- WHAT YOU HAVE TO DO: Could you copy every entry exactly, with nothing changed?

- Items from a dataset:

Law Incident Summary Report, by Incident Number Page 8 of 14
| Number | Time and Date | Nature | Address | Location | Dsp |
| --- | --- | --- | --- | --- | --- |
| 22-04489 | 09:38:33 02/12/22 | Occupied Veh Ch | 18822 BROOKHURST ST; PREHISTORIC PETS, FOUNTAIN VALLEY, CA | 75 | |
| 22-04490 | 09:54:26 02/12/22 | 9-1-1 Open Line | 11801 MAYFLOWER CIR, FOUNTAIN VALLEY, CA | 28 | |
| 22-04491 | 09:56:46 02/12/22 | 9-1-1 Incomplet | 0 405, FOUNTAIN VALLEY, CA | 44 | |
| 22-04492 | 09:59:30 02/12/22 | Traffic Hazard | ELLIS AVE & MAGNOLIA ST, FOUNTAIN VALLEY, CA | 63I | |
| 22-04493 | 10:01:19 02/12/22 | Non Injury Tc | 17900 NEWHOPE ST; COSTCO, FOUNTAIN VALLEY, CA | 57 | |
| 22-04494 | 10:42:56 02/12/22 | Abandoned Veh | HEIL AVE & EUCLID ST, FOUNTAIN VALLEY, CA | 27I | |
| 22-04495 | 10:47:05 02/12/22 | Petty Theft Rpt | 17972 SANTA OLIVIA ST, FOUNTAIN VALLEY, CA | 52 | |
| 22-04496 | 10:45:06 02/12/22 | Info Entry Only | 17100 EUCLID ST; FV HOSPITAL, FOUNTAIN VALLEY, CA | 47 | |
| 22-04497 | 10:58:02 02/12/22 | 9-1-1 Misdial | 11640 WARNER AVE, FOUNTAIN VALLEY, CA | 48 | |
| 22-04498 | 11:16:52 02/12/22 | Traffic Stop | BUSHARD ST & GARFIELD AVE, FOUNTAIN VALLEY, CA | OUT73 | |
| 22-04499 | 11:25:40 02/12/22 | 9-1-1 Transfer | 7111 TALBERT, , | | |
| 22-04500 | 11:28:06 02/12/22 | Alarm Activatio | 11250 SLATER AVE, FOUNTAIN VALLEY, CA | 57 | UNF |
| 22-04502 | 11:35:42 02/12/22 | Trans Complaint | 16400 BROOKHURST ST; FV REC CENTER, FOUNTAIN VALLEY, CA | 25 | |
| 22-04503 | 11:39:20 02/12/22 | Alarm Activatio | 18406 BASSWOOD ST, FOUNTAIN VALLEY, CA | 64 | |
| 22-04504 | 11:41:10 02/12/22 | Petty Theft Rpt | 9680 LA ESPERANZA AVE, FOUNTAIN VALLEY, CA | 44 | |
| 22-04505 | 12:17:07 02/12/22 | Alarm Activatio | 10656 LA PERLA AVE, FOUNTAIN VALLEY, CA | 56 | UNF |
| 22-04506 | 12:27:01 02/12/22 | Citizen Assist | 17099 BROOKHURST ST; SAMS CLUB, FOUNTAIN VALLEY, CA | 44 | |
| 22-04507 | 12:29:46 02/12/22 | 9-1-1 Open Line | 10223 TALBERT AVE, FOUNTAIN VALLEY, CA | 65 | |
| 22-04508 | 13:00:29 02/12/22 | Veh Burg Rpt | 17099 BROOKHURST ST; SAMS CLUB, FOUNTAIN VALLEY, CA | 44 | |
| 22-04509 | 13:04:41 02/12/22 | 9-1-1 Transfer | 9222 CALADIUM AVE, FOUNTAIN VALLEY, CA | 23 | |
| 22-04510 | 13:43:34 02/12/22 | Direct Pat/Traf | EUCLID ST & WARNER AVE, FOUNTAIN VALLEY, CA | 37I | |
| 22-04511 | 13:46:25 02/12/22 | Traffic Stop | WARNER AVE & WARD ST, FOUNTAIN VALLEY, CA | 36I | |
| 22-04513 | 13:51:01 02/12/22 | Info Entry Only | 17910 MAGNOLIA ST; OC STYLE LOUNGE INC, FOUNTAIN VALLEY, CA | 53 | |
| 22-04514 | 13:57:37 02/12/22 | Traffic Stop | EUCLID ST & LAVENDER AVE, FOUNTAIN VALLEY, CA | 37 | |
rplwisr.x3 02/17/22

- RESULT BELOW:
Law Incident Summary Report, by Incident Number Page 8 of 14
| Number | Time and Date | Nature | Address | Location | Dsp |
| --- | --- | --- | --- | --- | --- |
| 22-04489 | 09:38:33 02/12/22 | Occupied Veh Ch | 18822 BROOKHURST ST; PREHISTORIC PETS, FOUNTAIN VALLEY, CA | 75 | |
| 22-04490 | 09:54:26 02/12/22 | 9-1-1 Open Line | 11801 MAYFLOWER CIR, FOUNTAIN VALLEY, CA | 28 | |
| 22-04491 | 09:56:46 02/12/22 | 9-1-1 Incomplet | 0 405, FOUNTAIN VALLEY, CA | 44 | |
| 22-04492 | 09:59:30 02/12/22 | Traffic Hazard | ELLIS AVE & MAGNOLIA ST, FOUNTAIN VALLEY, CA | 63I | |
| 22-04493 | 10:01:19 02/12/22 | Non Injury Tc | 17900 NEWHOPE ST; COSTCO, FOUNTAIN VALLEY, CA | 57 | |
| 22-04494 | 10:42:56 02/12/22 | Abandoned Veh | HEIL AVE & EUCLID ST, FOUNTAIN VALLEY, CA | 27I | |
| 22-04495 | 10:47:05 02/12/22 | Petty Theft Rpt | 17972 SANTA OLIVIA ST, FOUNTAIN VALLEY, CA | 52 | |
| 22-04496 | 10:45:06 02/12/22 | Info Entry Only | 17100 EUCLID ST; FV HOSPITAL, FOUNTAIN VALLEY, CA | 47 | |
| 22-04497 | 10:58:02 02/12/22 | 9-1-1 Misdial | 11640 WARNER AVE, FOUNTAIN VALLEY, CA | 48 | |
| 22-04498 | 11:16:52 02/12/22 | Traffic Stop | BUSHARD ST & GARFIELD AVE, FOUNTAIN VALLEY, CA | OUT73 | |
| 22-04499 | 11:25:40 02/12/22 | 9-1-1 Transfer | 7111 TALBERT, , | | |
| 22-04500 | 11:28:06 02/12/22 | Alarm Activatio | 11250 SLATER AVE, FOUNTAIN VALLEY, CA | 57 | UNF |
| 22-04502 | 11:35:42 02/12/22 | Trans Complaint | 16400 BROOKHURST ST; FV REC CENTER, FOUNTAIN VALLEY, CA | 25 | |
| 22-04503 | 11:39:20 02/12/22 | Alarm Activatio | 18406 BASSWOOD ST, FOUNTAIN VALLEY, CA | 64 | |
| 22-04504 | 11:41:10 02/12/22 | Petty Theft Rpt | 9680 LA ESPERANZA AVE, FOUNTAIN VALLEY, CA | 44 | |
| 22-04505 | 12:17:07 02/12/22 | Alarm Activatio | 10656 LA PERLA AVE, FOUNTAIN VALLEY, CA | 56 | UNF |
| 22-04506 | 12:27:01 02/12/22 | Citizen Assist | 17099 BROOKHURST ST; SAMS CLUB, FOUNTAIN VALLEY, CA | 44 | |
| 22-04507 | 12:29:46 02/12/22 | 9-1-1 Open Line | 10223 TALBERT AVE, FOUNTAIN VALLEY, CA | 65 | |
| 22-04508 | 13:00:29 02/12/22 | Veh Burg Rpt | 17099 BROOKHURST ST; SAMS CLUB, FOUNTAIN VALLEY, CA | 44 | |
| 22-04509 | 13:04:41 02/12/22 | 9-1-1 Transfer | 9222 CALADIUM AVE, FOUNTAIN VALLEY, CA | 23 | |
| 22-04510 | 13:43:34 02/12/22 | Direct Pat/Traf | EUCLID ST & WARNER AVE, FOUNTAIN VALLEY, CA | 37I | |
| 22-04511 | 13:46:25 02/12/22 | Traffic Stop | WARNER AVE & WARD ST, FOUNTAIN VALLEY, CA | 36I | |
| 22-04513 | 13:51:01 02/12/22 | Info Entry Only | 17910 MAGNOLIA ST; OC STYLE LOUNGE INC, FOUNTAIN VALLEY, CA | 53 | |
| 22-04514 | 13:57:37 02/12/22 | Traffic Stop | EUCLID ST & LAVENDER AVE, FOUNTAIN VALLEY, CA | 37 | |
rplwisr.x3 02/17/22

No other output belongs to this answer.